* Work instruction 1
Translate this sentence from the Born to Climb review into Spanish: "She also studied anthropology and applied it to Born to Climb, published by Adventure Books / Vertebrate Publishing in 2022."
* Work instruction 2
Write one more paragraph that picks up the Born to Climb review after its final sentence.

Mislead by the Olympics: Born to Climb by Zofia Reych Reviewed

Born to Climb by Zofia Reych (2022)

The arrival of climbing as a medal sport in the Olympics was celebrated by the competitive climbing community, and some others looked on with curiosity if not interest. Although the competitive climbers viewed it as an indication of its validity as an athletic pursuit, climbing, by-and-large, did not reach an evolutionary peak. Born to Climb: From Rock Climbing Pioneers to Olympic Athletes by Zofia Reych had a opportunities to address or refute this evolutionary development, but instead it tells a story that gives too much weight in connecting Olympic climbing to climbing’s very beginnings.

Zofia Reych was born and introduced to climbing in Poland and was introduced to pulling plastic later in the UK. She also studied anthropology and applied it to Born to Climb, published by Adventure Books / Vertebrate Publishing in 2022. Born to Climb was released in 2022, the year after competitive climbing debuted in the 2020 Olympics (which, of course, was delayed a year due to the coronavirus pandemic and actually held in 2021.) The timeliness poised this book to tell a story based around the milestone, which was both why I wanted read it and its flaw.

* Raw data
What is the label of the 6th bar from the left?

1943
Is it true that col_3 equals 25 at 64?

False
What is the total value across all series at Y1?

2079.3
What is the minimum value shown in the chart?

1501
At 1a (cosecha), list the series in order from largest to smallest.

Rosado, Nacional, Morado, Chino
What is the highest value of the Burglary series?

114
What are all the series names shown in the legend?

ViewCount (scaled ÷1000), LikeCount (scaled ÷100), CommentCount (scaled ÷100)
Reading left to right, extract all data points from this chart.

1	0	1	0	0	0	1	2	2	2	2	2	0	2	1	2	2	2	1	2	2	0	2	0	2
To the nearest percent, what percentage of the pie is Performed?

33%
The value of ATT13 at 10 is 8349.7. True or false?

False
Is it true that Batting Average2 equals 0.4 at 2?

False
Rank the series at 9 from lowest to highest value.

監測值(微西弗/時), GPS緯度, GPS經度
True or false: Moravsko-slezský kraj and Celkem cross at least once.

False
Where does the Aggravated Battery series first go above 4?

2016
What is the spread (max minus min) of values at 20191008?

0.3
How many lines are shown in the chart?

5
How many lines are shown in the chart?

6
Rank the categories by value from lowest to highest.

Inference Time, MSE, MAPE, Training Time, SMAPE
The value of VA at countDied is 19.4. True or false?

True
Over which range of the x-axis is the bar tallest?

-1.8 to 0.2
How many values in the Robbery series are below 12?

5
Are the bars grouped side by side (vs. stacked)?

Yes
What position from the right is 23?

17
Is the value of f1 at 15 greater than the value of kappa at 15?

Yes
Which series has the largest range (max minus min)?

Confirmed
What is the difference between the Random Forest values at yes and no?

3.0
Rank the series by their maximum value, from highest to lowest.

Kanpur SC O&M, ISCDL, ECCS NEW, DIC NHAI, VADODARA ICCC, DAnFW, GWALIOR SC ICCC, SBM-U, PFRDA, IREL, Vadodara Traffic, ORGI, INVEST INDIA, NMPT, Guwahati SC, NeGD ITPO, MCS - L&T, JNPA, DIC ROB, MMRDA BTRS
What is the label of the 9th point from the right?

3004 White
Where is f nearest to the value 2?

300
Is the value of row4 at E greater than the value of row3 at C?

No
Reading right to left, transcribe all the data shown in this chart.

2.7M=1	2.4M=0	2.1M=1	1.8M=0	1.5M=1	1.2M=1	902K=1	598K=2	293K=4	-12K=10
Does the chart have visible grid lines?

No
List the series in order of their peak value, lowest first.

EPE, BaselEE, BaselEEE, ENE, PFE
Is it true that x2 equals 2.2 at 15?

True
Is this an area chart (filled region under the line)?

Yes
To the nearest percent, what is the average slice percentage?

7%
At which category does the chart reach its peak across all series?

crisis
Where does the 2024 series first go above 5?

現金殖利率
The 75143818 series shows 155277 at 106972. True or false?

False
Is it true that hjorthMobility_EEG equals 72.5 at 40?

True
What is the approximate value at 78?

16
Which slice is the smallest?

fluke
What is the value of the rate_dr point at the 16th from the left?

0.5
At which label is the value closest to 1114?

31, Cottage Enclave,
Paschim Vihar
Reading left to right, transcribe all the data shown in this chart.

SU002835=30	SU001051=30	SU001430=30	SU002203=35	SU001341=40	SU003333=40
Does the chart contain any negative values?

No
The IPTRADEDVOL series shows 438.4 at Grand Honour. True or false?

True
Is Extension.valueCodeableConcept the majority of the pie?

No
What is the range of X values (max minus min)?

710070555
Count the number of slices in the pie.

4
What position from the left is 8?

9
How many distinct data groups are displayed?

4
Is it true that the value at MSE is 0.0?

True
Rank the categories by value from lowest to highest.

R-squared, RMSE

* Output 1
También estudió antropología y la aplicó a Born to Climb, publicado por Adventure Books / Vertebrate Publishing en 2022.

* Output 2
I enthusiastically sought out Born to Climb to read because I was curious about the author’s lens on just that story. Reych explains, in what could be irony, why climbing was welcomed by the Olympics into the fold as it welcomed snowboarding in after the success at the X-Games. Reych also goes farther back in her research and lets the reader consider the factors that resurrected the ancient games and why it was actually reestablished. There were fascinating discussions on the establishment of sports for the affluent and the workforce in the 1800s, and the economics of the Olympics over the 1900s. It made me a little more cynical about the populism of sports in general.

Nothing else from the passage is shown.